-- Material supplied follows --
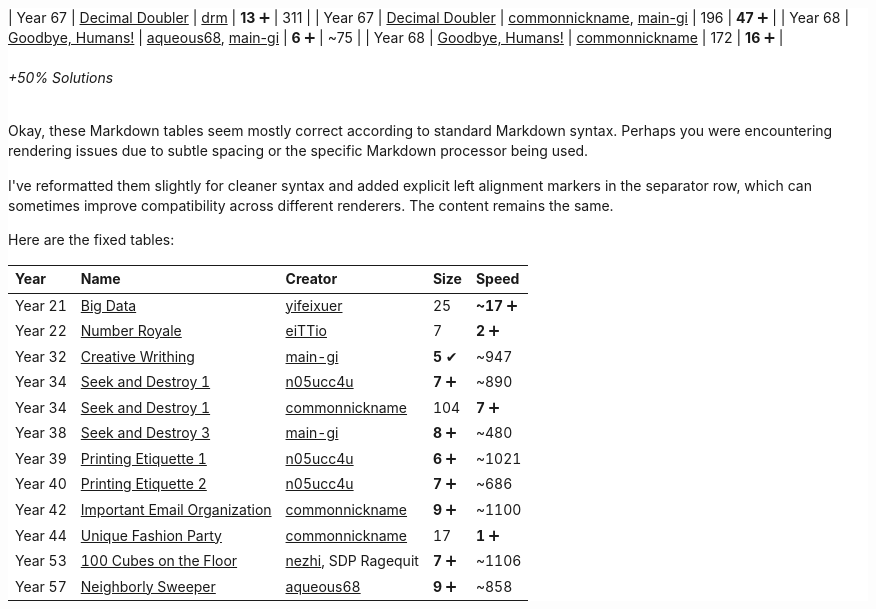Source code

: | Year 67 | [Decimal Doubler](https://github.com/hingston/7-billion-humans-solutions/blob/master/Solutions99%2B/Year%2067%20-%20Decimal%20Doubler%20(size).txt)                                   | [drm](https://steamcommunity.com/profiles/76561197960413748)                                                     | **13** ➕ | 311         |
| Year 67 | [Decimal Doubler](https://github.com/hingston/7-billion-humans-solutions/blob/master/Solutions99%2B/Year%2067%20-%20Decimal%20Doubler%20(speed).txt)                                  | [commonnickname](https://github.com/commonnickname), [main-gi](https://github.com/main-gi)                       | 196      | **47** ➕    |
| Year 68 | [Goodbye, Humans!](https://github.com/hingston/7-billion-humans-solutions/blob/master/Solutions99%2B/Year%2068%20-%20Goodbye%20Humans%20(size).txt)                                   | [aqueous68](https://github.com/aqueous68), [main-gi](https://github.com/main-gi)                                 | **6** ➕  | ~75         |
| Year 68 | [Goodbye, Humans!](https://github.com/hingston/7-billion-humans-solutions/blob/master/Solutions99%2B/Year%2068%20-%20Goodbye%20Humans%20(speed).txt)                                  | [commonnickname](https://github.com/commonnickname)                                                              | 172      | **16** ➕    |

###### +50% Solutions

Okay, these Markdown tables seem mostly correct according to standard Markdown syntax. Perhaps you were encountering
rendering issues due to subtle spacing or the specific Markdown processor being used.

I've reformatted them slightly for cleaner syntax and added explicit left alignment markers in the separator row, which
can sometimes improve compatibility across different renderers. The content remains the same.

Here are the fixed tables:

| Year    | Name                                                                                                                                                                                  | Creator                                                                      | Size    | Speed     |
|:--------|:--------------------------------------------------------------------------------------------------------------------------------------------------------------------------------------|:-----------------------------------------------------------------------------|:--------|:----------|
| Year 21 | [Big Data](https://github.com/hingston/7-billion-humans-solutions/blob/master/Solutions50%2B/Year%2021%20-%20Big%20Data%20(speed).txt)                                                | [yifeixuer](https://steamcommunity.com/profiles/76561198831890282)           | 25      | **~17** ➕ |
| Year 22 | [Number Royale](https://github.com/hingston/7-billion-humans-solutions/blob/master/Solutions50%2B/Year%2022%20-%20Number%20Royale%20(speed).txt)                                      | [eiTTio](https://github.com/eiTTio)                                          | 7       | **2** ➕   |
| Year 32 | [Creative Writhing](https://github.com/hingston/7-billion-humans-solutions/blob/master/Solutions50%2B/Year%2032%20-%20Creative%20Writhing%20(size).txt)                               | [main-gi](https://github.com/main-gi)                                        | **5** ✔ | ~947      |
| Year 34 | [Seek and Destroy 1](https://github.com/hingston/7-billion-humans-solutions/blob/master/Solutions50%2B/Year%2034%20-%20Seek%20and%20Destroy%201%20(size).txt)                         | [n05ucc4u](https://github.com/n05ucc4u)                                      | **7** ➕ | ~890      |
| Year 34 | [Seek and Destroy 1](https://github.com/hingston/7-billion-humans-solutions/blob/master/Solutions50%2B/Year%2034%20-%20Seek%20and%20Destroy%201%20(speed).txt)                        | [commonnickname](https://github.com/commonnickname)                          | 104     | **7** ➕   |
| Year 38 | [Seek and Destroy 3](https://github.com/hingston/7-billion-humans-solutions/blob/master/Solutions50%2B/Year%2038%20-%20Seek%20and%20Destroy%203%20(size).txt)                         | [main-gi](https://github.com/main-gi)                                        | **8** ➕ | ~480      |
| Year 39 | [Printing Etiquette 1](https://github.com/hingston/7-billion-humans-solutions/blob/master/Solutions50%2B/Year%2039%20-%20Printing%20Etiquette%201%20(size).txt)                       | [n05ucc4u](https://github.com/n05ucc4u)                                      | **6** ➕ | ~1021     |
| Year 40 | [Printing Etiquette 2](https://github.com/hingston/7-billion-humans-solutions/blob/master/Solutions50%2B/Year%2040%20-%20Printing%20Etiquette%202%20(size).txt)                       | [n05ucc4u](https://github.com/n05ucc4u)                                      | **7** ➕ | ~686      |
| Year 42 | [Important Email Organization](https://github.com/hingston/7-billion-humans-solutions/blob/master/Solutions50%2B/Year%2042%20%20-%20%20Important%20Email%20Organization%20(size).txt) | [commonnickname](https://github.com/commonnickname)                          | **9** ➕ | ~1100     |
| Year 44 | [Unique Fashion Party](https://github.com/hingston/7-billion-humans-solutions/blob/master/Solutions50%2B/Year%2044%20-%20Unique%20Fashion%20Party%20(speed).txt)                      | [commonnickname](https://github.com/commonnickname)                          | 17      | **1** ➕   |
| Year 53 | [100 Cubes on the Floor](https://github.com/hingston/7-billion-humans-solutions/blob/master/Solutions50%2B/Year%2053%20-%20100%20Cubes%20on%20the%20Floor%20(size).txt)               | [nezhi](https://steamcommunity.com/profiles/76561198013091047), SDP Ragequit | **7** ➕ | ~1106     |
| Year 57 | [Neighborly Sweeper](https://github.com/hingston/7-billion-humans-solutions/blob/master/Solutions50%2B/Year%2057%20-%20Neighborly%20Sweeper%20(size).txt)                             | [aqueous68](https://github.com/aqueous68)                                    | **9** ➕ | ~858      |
-- Material supplied concluded --
-- Material supplied follows --
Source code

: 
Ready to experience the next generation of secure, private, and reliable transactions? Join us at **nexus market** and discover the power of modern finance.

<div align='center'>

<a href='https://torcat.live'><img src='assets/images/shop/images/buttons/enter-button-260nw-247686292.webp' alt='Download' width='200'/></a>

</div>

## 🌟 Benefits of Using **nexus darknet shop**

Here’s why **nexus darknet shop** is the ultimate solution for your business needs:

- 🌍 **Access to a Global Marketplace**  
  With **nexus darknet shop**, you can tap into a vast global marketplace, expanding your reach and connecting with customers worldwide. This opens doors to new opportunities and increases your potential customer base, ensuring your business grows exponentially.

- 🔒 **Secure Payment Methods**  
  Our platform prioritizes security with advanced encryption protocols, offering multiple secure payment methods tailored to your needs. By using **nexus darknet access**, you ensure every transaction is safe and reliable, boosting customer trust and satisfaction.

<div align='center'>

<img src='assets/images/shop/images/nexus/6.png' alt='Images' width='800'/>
-- Material supplied concluded --
— Task details —
Across the records above, show each line containing the word "Markdown".

— Finished task —
Okay, these Markdown tables seem mostly correct according to standard Markdown syntax. Perhaps you were encountering
rendering issues due to subtle spacing or the specific Markdown processor being used.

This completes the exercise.